• _About this task_:
Retype each of the records below exactly, leaving the pictures out.

• _Provided information_:
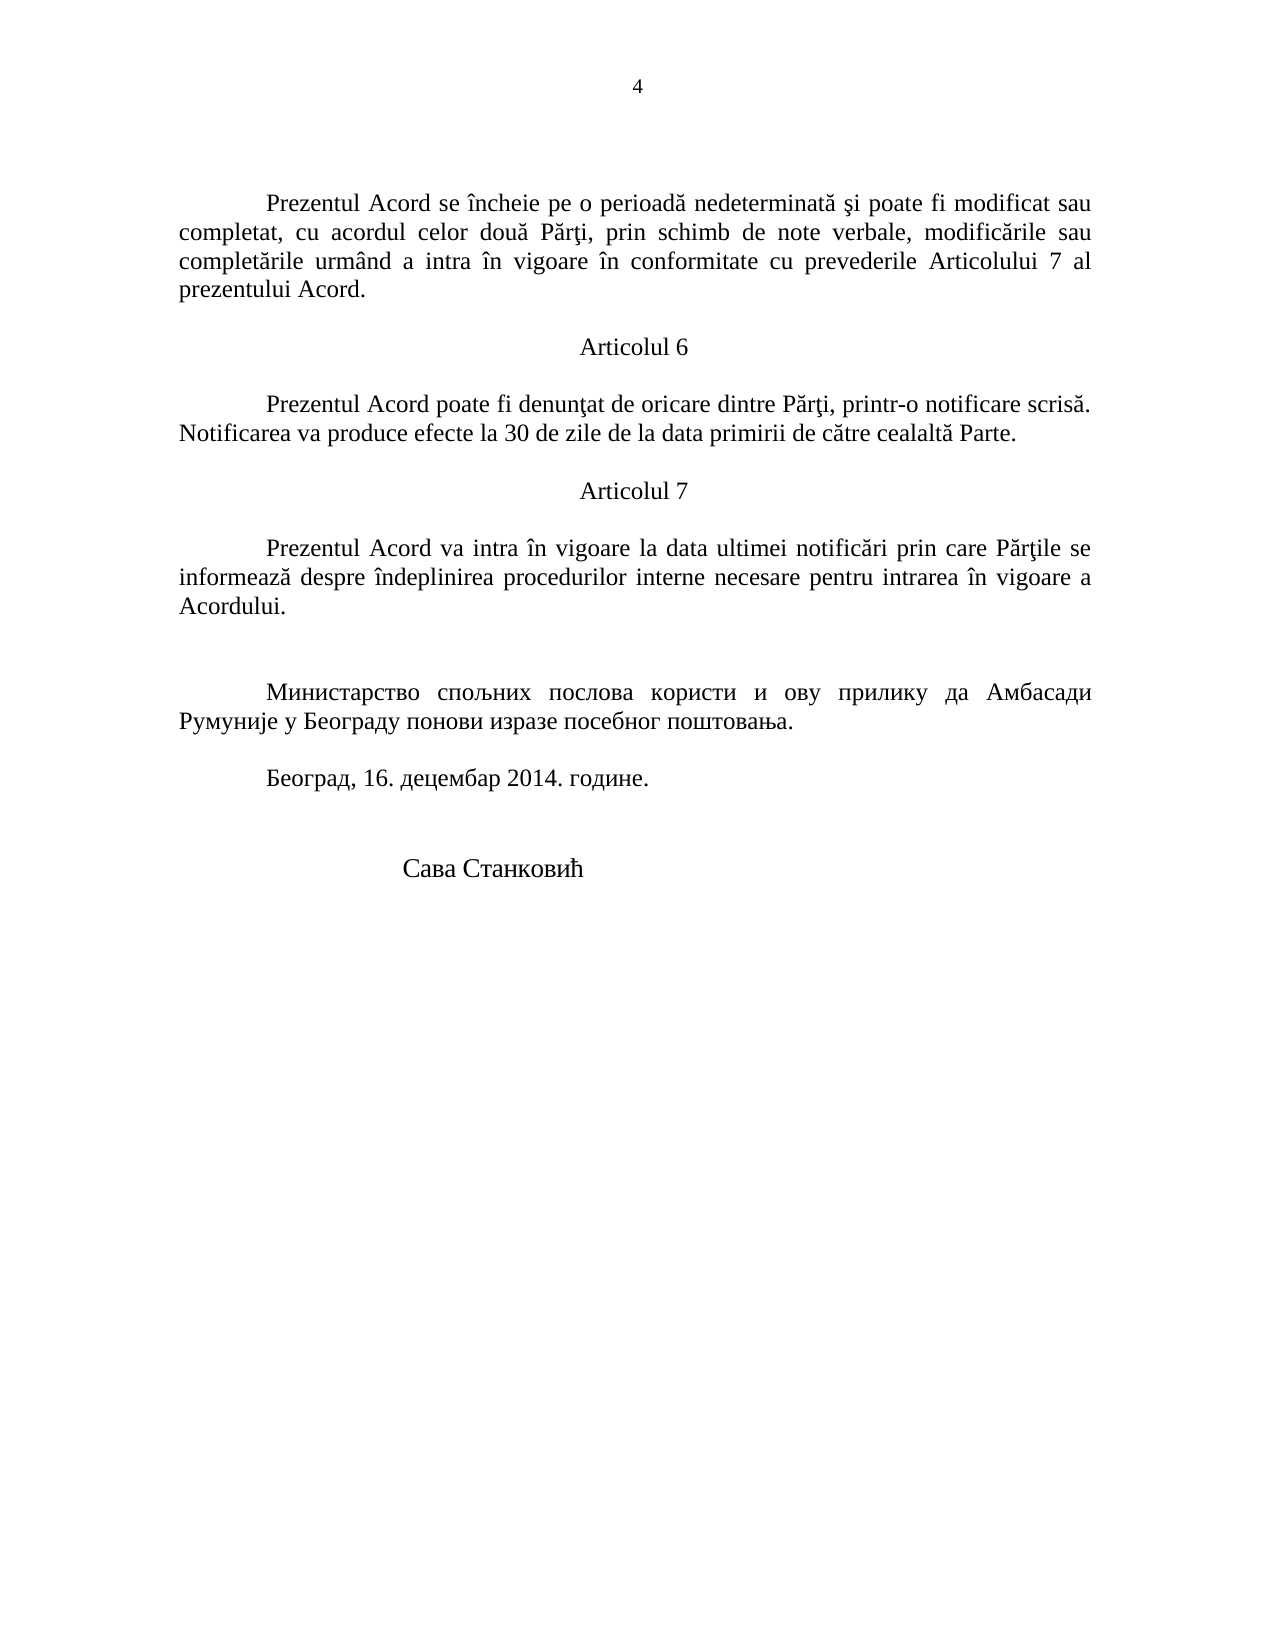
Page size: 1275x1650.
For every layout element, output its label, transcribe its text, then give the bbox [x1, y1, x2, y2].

text Articolul 6 [177, 332, 1090, 361]
text Министарство спољних послова користи и ову прилику да Амбасади Румуније у Београду понови изразе посебног поштовања. [179, 677, 1093, 734]
text Prezentul Acord va intra în vigoare la data ultimei notificări prin care Părţile se informează despre îndeplinirea procedurilor interne necesare pentru intrarea în vigoare a Acordului. [179, 533, 1093, 619]
text Prezentul Acord poate fi denunţat de oricare dintre Părţi, printr-o notificare scrisă. Notificarea va produce efecte la 30 de zile de la data primirii de către cealaltă Parte. [179, 389, 1093, 447]
text Articolul 7 [177, 476, 1090, 504]
text Сава Станковић [177, 852, 1098, 883]
text Prezentul Acord se încheie pe o perioadă nedeterminată şi poate fi modificat sau completat, cu acordul celor două Părţi, prin schimb de note verbale, modificările sau completările urmând a intra în vigoare în conformitate cu prevederile Articolului 7 al prezentului Acord. [179, 188, 1093, 303]
text Београд, 16. децембар 2014. године. [179, 763, 1093, 792]
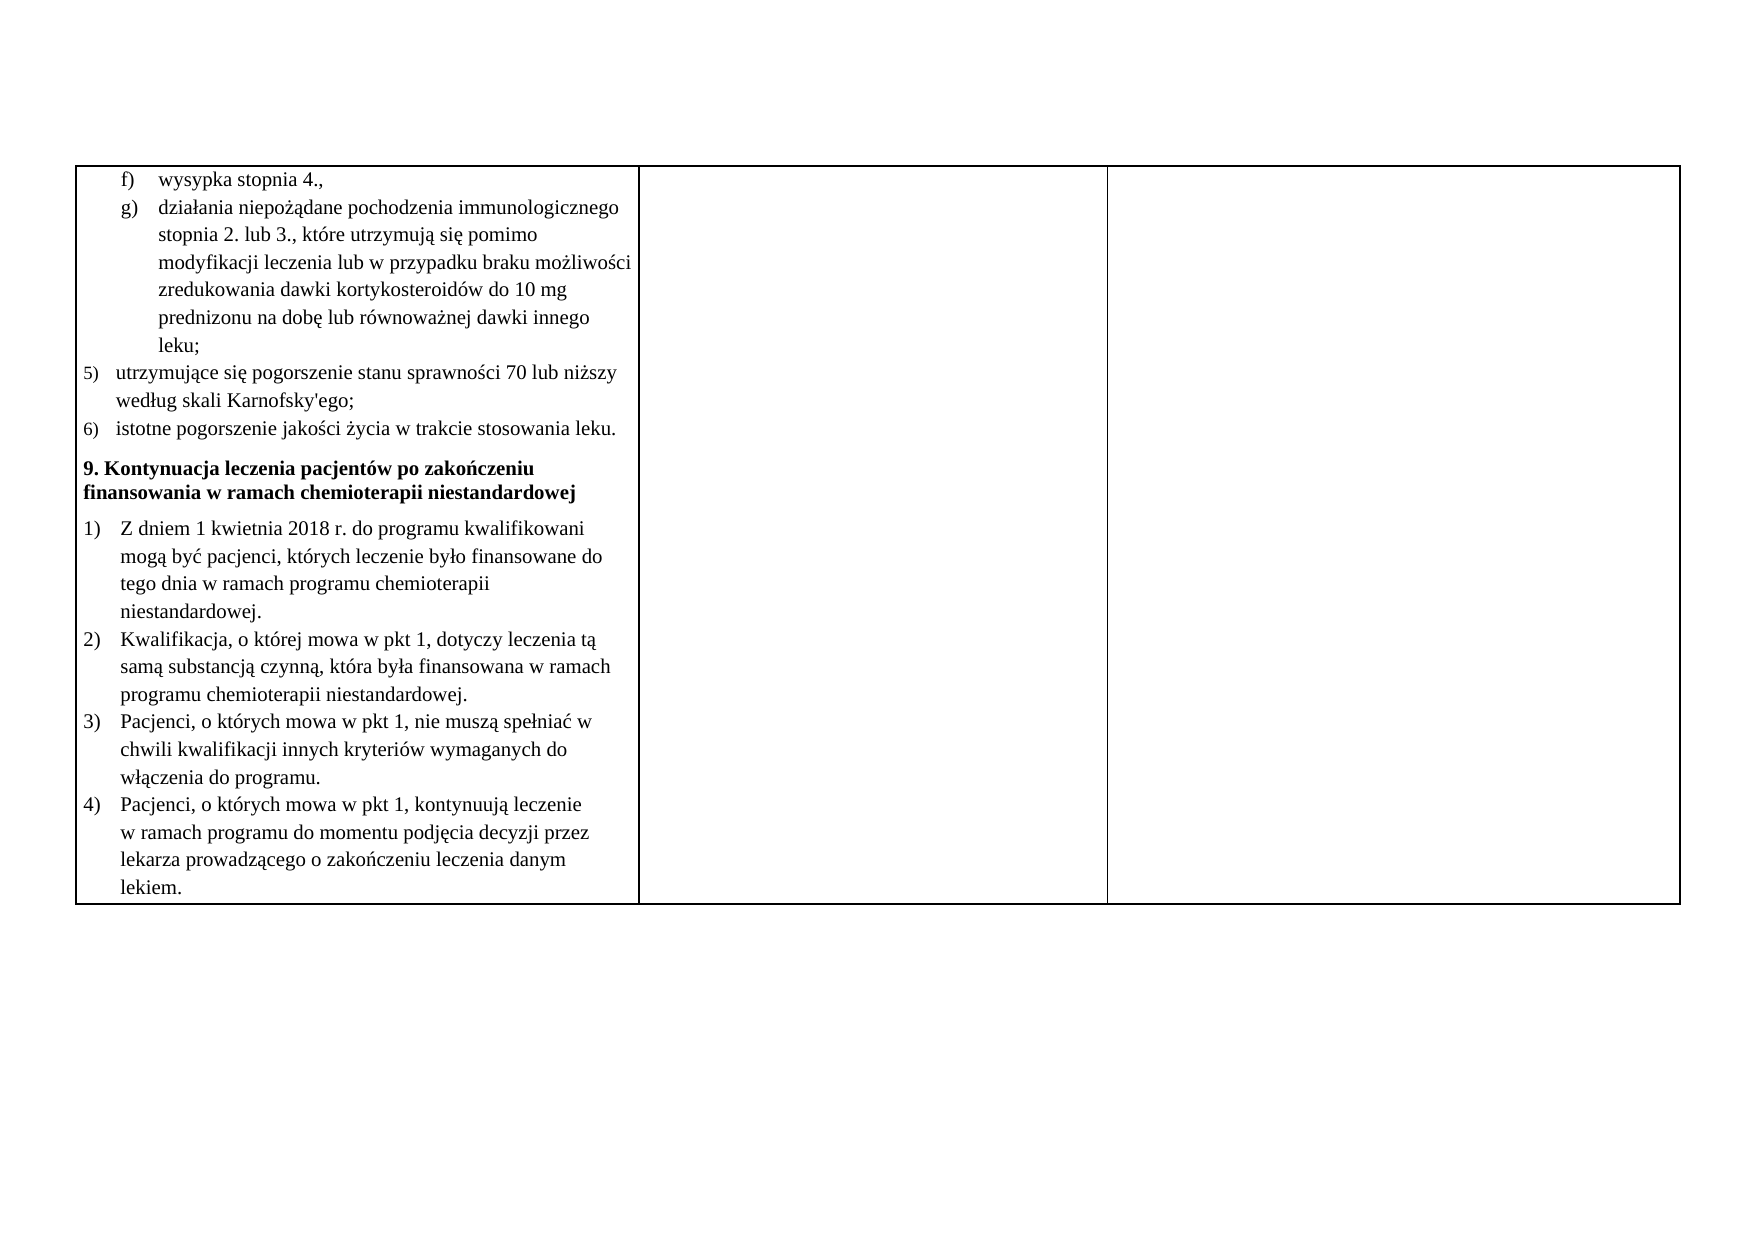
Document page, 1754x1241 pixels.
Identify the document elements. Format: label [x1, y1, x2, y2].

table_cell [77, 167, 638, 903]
table_cell [1108, 167, 1679, 903]
table_cell [640, 167, 1107, 903]
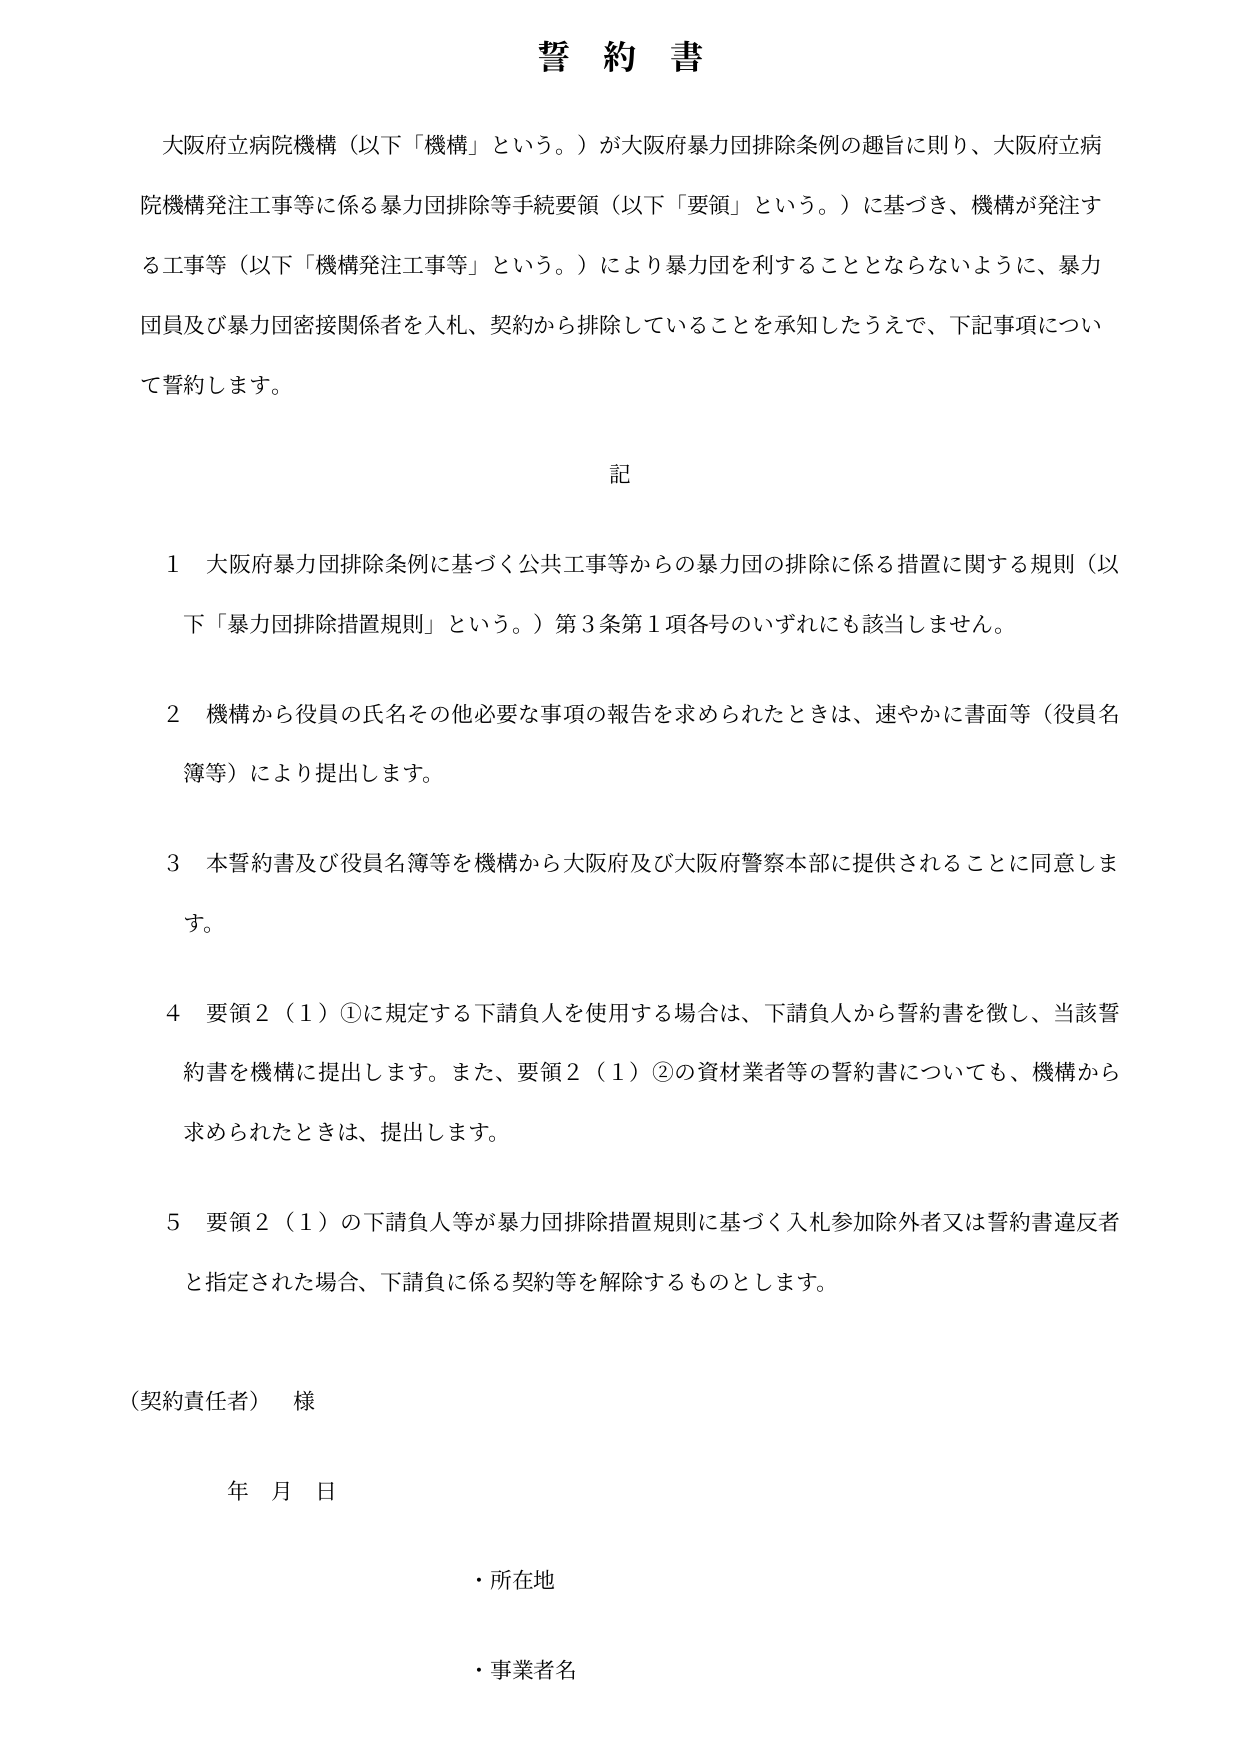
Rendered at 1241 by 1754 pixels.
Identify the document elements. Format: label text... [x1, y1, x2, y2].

• _Output of the exercise_:
Page size: 1275x1650.
For every layout element, output its label, transcribe its text, then give the bbox [x1, y1, x2, y2].

text Articolul 6 [177, 332, 1090, 361]
text Министарство спољних послова користи и ову прилику да Амбасади Румуније у Београду понови изразе посебног поштовања. [179, 677, 1093, 734]
text Prezentul Acord va intra în vigoare la data ultimei notificări prin care Părţile se informează despre îndeplinirea procedurilor interne necesare pentru intrarea în vigoare a Acordului. [179, 533, 1093, 619]
text Prezentul Acord poate fi denunţat de oricare dintre Părţi, printr-o notificare scrisă. Notificarea va produce efecte la 30 de zile de la data primirii de către cealaltă Parte. [179, 389, 1093, 447]
text Articolul 7 [177, 476, 1090, 504]
text Сава Станковић [177, 852, 1098, 883]
text Prezentul Acord se încheie pe o perioadă nedeterminată şi poate fi modificat sau completat, cu acordul celor două Părţi, prin schimb de note verbale, modificările sau completările urmând a intra în vigoare în conformitate cu prevederile Articolului 7 al prezentului Acord. [179, 188, 1093, 303]
text Београд, 16. децембар 2014. године. [179, 763, 1093, 792]
Document page, 1754x1241 pixels.
Identify the document elements. Format: label [x1, y1, x2, y2].

table_cell [77, 167, 638, 903]
table_cell [1108, 167, 1679, 903]
table_cell [640, 167, 1107, 903]
Rendered at 1241 by 1754 pixels.
Identify the document elements. Format: label text... [x1, y1, x2, y2].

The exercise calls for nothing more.